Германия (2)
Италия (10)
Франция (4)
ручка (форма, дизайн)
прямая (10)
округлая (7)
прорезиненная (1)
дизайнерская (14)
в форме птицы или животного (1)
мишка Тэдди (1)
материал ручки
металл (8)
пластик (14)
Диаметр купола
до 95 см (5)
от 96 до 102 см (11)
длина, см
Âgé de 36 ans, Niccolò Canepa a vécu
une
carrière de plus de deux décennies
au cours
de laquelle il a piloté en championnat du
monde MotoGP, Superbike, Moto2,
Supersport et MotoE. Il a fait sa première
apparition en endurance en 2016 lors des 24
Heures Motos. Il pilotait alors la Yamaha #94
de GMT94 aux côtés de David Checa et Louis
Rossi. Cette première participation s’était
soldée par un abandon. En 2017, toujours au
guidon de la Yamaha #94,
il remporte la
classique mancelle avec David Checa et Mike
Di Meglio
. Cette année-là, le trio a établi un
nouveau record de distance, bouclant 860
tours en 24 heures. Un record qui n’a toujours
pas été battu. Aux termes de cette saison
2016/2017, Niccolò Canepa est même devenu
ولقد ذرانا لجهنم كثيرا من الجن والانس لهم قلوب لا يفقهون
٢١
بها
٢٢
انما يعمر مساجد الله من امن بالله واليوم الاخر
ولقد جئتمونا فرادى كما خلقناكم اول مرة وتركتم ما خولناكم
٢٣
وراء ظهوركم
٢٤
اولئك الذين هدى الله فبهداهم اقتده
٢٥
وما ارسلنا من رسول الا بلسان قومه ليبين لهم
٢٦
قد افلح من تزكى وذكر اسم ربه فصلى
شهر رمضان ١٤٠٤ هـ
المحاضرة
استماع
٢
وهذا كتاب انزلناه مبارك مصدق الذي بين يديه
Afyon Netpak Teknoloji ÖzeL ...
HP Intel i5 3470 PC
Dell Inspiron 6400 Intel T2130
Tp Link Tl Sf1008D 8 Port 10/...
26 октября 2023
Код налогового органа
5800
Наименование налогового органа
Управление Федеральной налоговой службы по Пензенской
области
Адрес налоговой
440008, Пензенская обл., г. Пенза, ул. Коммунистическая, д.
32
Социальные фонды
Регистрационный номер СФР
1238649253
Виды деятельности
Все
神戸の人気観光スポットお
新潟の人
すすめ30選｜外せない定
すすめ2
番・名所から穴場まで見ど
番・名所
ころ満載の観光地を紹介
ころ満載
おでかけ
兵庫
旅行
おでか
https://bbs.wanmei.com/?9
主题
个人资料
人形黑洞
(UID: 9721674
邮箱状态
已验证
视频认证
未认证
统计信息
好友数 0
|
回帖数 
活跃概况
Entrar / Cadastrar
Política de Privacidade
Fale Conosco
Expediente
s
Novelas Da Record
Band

* * *

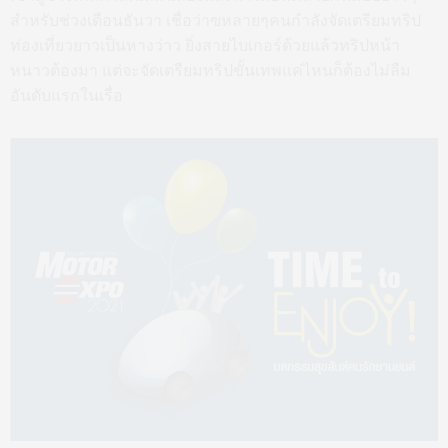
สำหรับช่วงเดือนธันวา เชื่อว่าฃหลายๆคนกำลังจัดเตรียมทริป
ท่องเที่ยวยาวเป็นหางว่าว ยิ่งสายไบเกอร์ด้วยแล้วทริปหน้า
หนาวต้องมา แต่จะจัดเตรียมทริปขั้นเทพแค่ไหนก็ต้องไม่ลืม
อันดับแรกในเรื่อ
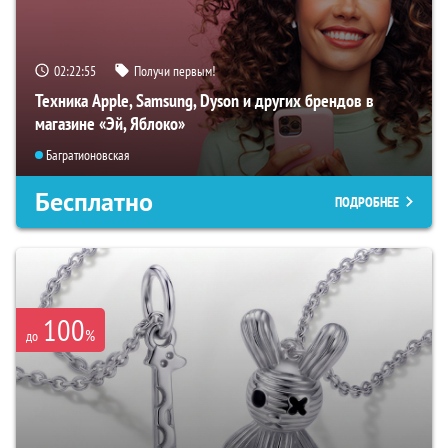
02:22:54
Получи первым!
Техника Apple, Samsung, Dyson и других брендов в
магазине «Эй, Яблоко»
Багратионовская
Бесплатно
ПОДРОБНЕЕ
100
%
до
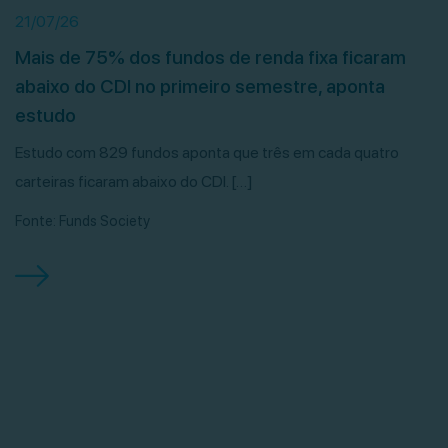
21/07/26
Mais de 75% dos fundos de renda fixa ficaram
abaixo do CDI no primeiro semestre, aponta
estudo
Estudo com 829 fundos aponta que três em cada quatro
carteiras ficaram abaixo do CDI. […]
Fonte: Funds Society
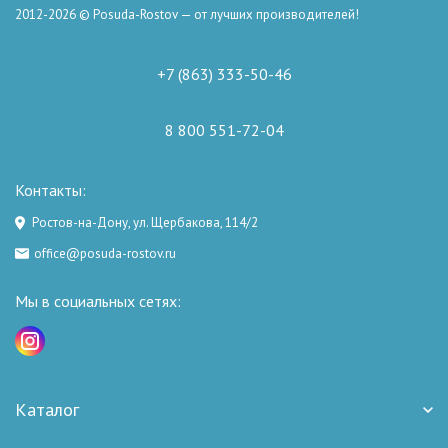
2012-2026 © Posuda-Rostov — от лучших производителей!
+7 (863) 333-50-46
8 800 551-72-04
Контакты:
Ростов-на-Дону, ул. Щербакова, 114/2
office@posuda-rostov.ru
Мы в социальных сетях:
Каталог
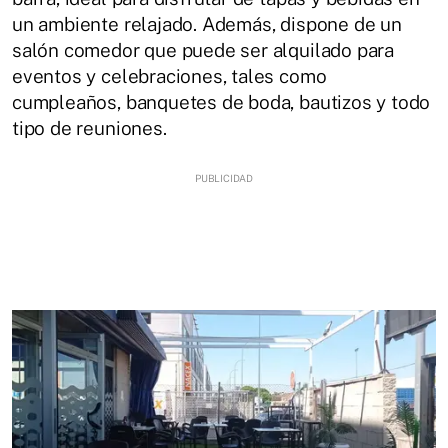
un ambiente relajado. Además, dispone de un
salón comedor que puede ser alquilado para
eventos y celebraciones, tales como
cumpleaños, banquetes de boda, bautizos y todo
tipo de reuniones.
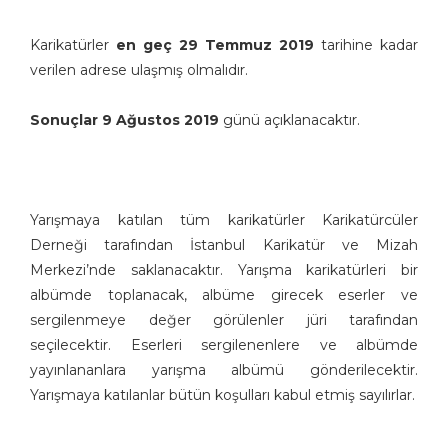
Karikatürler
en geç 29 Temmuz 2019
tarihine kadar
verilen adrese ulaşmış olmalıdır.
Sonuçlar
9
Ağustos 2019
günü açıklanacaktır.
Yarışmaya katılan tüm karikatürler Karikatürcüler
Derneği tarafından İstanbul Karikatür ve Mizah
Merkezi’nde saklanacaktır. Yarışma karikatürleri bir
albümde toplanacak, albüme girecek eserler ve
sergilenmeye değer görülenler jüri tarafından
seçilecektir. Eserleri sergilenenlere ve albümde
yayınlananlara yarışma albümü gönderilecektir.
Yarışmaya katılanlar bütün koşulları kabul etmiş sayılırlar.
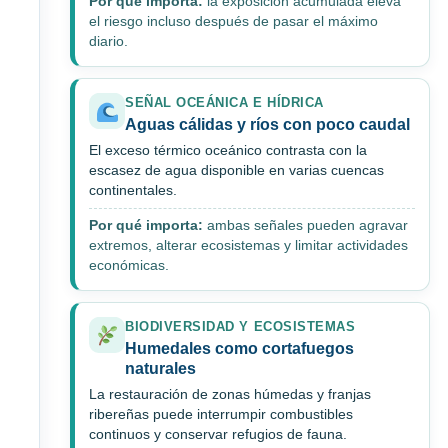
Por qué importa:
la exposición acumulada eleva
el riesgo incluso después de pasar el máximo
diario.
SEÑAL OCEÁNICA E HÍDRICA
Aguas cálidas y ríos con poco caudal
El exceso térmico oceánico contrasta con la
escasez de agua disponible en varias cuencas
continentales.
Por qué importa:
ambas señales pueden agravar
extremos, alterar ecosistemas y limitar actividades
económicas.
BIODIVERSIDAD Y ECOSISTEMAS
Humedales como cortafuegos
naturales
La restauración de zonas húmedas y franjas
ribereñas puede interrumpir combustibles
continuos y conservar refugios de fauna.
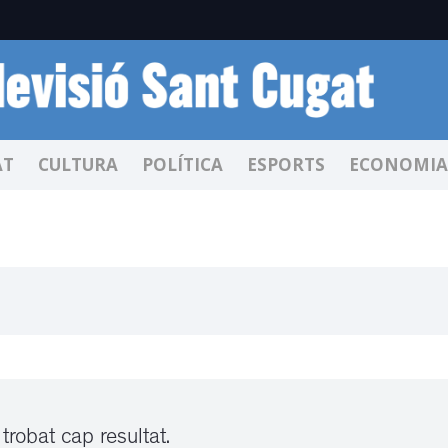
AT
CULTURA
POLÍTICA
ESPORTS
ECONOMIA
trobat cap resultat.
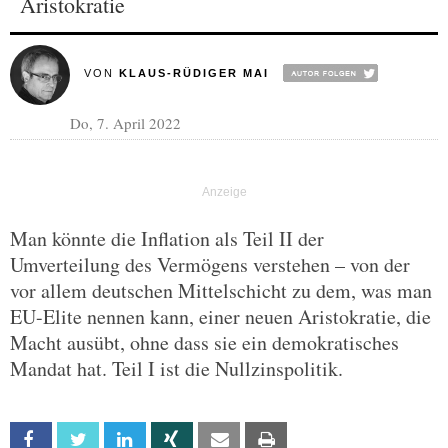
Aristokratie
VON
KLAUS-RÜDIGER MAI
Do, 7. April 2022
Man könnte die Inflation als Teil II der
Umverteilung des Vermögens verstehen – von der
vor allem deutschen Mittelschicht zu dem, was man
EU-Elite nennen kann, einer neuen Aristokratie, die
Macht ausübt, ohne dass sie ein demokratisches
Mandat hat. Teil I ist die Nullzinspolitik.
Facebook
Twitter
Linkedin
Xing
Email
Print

Instructions to follow -> Tally the lines of the records holding the word "como", then give only the resulting number.

Written solution -> 2